Il punto in comune fra le due prospettive è rappresentato dall’analisi della peculiare modalità interattiva fra bambino e caregiver che si basa sulla tendenza a trattare il bambino, fin dalla nascita e dalle prime interazioni, come soggetto attivo e dotato di intenzioni, desideri, sentimenti, aspettative, credenze.
Prima di prendere in esame le due prospettive descriveremo sinteticamente i contenuti di ricerca e i modelli teorici che sono stati oggetto di analisi degli studi sulla teoria della mente dalla fine degli settanta in poi, quando Premack e Woodruff, nel 197886, pubblicarono il celebre lavoro sulla capacità dei primati di prevedere il
comportamento umano in situazioni finalizzate ad uno scopo.
86 Premack e Woodruff hanno sottolineato il significato concettuale dell’acquisizione della teoria della
mente: «Dicendo che un individuo possiede una teoria della mente, intendiamo che l’individuo attribuisce stati mentali a sé e agli altri. […] Un sistema di inferenze di questo tipo viene propriamente considerato una teoria, primo perché tali sistemi non sono direttamente osservabili, e secondo, perché il sistema può essere utilizzato per compiere delle predizioni, specificamente sul comportamento degli altri organismi». Cfr.
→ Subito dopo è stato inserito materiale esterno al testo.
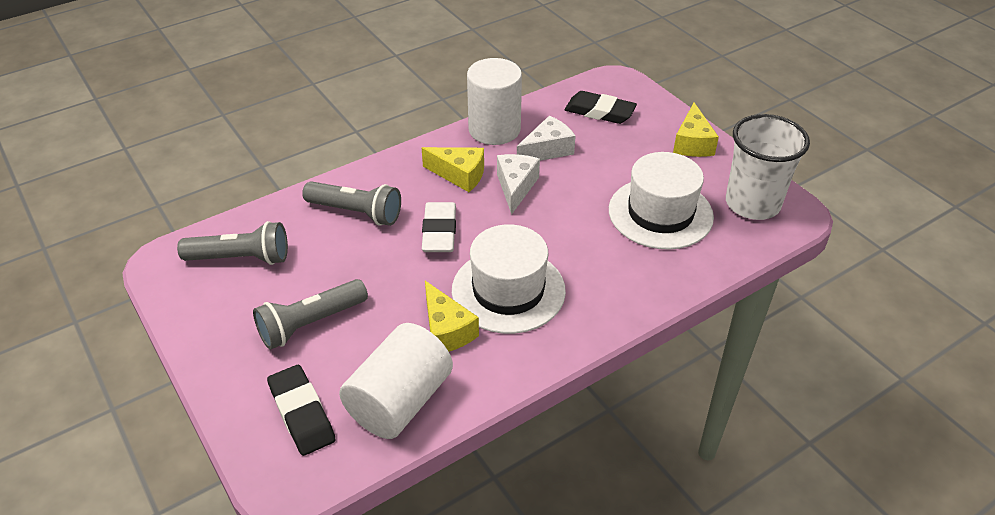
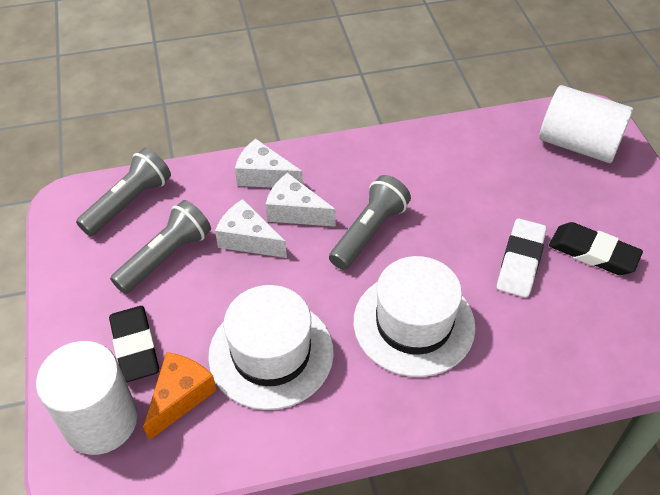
orange cheese: none = 0 -> [143,352,217,441] = 1
white cheese: [497,154,540,214] [517,116,576,161] = 2 -> [215,199,287,258] [235,139,303,188] [266,173,336,227] = 3
white cup: [726,114,810,220] = 1 -> none = 0
yellow cheese: [422,147,484,192] [425,281,479,352] [673,102,719,157] = 3 -> none = 0

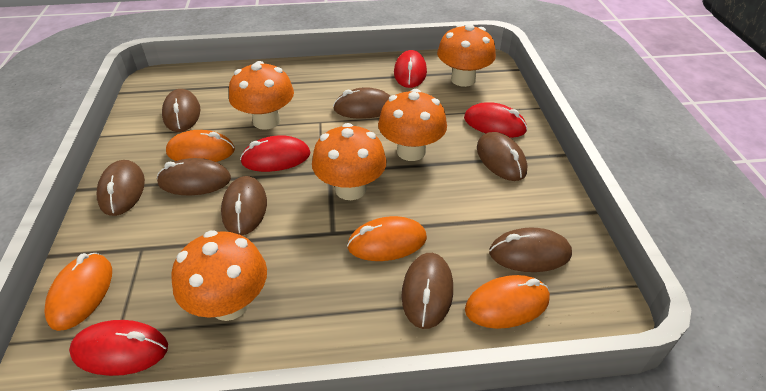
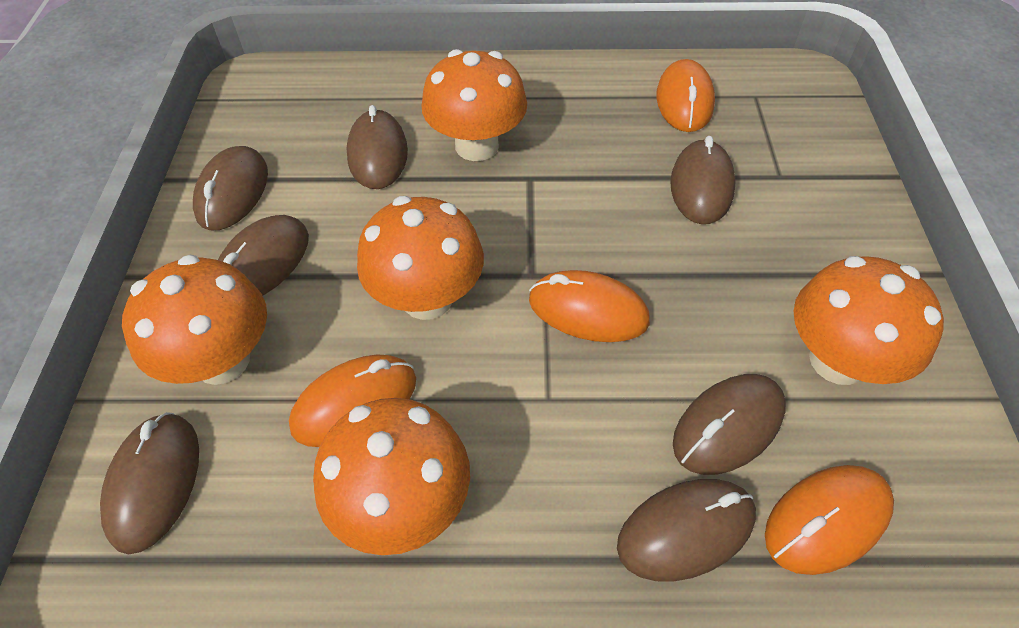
brown mouse: [97,160,145,216] [157,158,231,195] [162,89,200,132] [221,176,267,235] [333,87,390,119] [401,253,453,329] [477,132,527,181] [489,228,572,272] = 8 -> [100,412,199,554] [193,146,268,230] [218,215,309,295] [347,105,408,189] [617,479,756,582] [670,136,736,224] [673,374,786,475] = 7
red mouse: [69,320,168,376] [240,136,310,172] [394,50,427,88] [464,102,527,138] = 4 -> none = 0

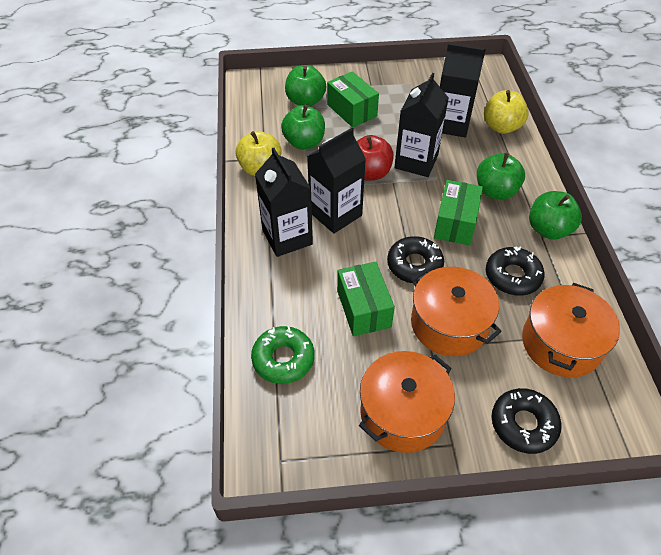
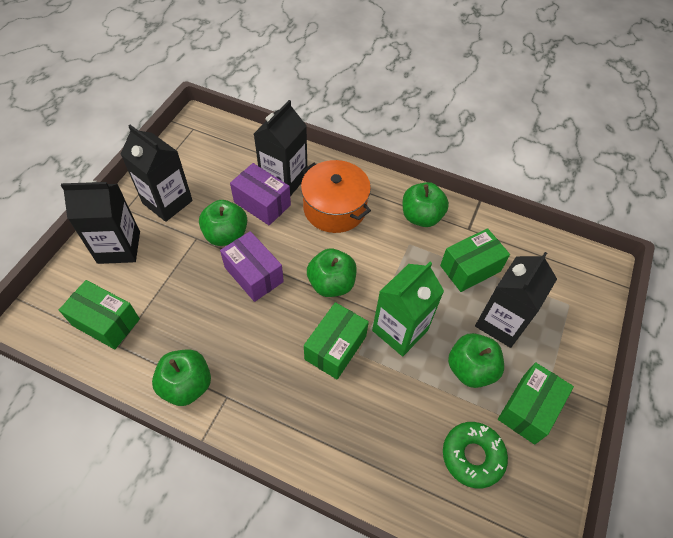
black donut: [387,236,444,283] [486,247,545,296] [492,388,561,454] = 3 -> none = 0
green apple: [281,104,325,150] [285,65,326,107] [477,153,525,200] [529,191,582,240] = 4 -> [152,350,211,406] [199,200,247,246] [307,248,357,297] [403,182,449,227] [448,333,504,388] = 5
green box: [327,71,379,128] [337,262,395,336] [434,180,483,245] = 3 -> [59,280,140,349] [304,302,369,379] [440,228,510,292] [498,362,574,445] = 4
green carton: none = 0 -> [372,262,444,357] = 1
orange pot: [359,351,455,453] [411,267,502,356] [522,283,620,377] = 3 -> [301,160,371,233] = 1
purple box: none = 0 -> [220,231,284,302] [230,163,291,225] = 2
red apple: [357,135,394,180] = 1 -> none = 0
yellow apple: [235,131,282,176] [484,90,529,134] = 2 -> none = 0

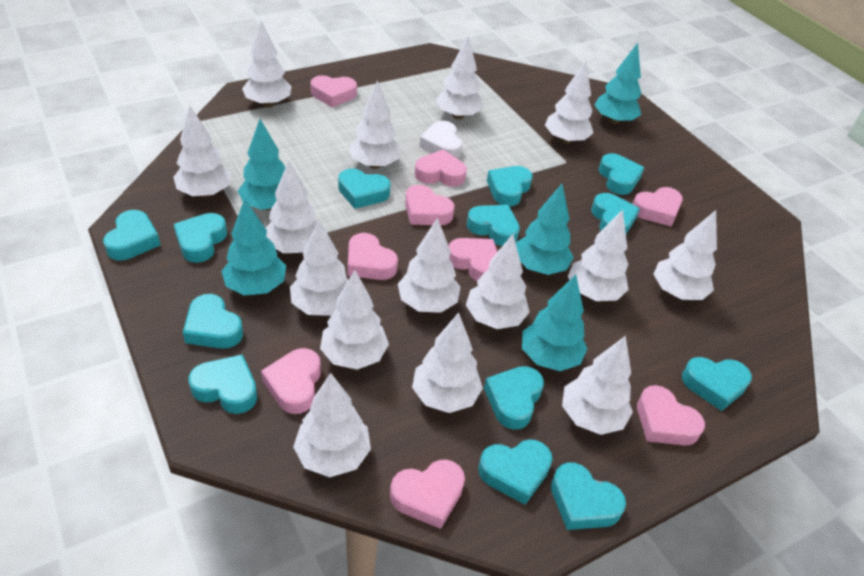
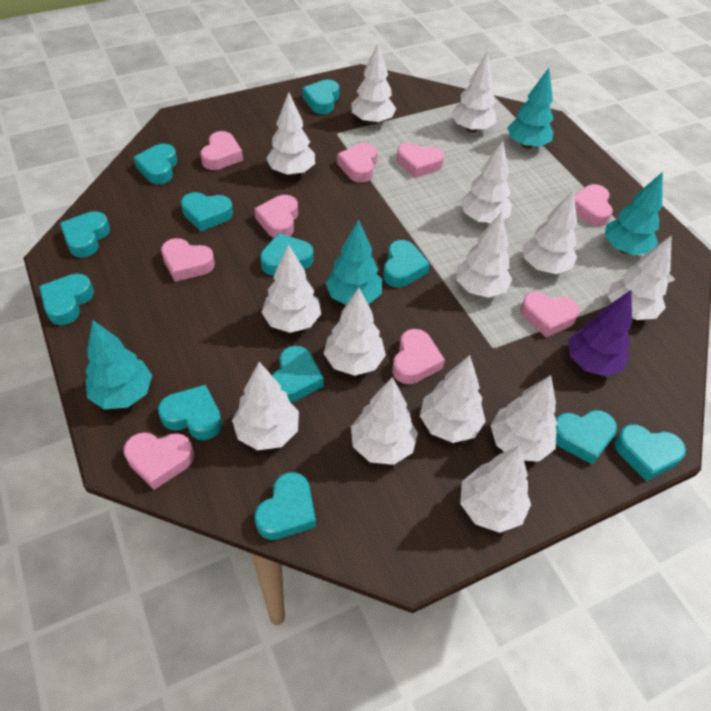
purple tree: none = 0 -> [568,290,632,377] = 1
turquoise heart: [103,210,161,260] [173,213,227,263] [183,294,243,349] [188,354,257,414] [338,168,391,209] [467,205,520,246] [478,439,552,505] [484,366,544,430] [487,166,533,206] [551,462,626,530] [591,193,640,234] [599,153,644,195] [682,357,752,411] = 13 -> [39,274,94,325] [60,211,110,258] [133,144,177,184] [158,385,222,440] [181,192,233,231] [255,472,316,540] [260,233,313,276] [272,346,324,403] [303,80,339,114] [383,240,430,287] [555,410,617,465] [615,424,686,481] = 12
turquoise tree: [222,199,286,295] [238,119,286,210] [516,184,574,275] [522,274,588,371] [595,43,641,124] = 5 -> [85,320,152,409] [326,219,382,305] [507,68,553,149] [605,172,663,255] = 4
white heart: [419,121,462,158] = 1 -> none = 0
white tree: [173,105,232,198] [242,21,291,107] [265,161,318,253] [290,219,348,316] [293,373,371,477] [320,270,389,370] [349,80,401,169] [398,217,460,313] [412,312,483,413] [436,36,483,119] [466,234,530,329] [545,61,593,144] [562,336,633,435] [568,210,629,301] [653,210,717,300] = 15 -> [232,362,299,450] [261,244,321,333] [266,92,315,176] [324,288,386,376] [351,43,396,125] [351,377,418,465] [420,355,486,443] [451,51,496,133] [457,212,512,298] [460,446,531,533] [461,141,512,223] [490,375,557,461] [523,189,577,274] [607,235,672,320] = 14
D. Premack, G. Woodruff, 1978, Does the Chimpanzee Have a Theory of Mind?, in “The Behavioral and Brain Sciences”, 1, p. 515. Hobson e altri, in anni successivi, discutono criticamente l’uso del termine teoria per riferirsi a questo tipo di conoscenza infantile. Cfr. P.R. Hobsom, 1991, Contro la teoria della «teoria della mente», in O. Liverta Sempio, A. Marchetti, (a cura di), 2004, Teoria della mente e relazioni affettive, Torino, Utet.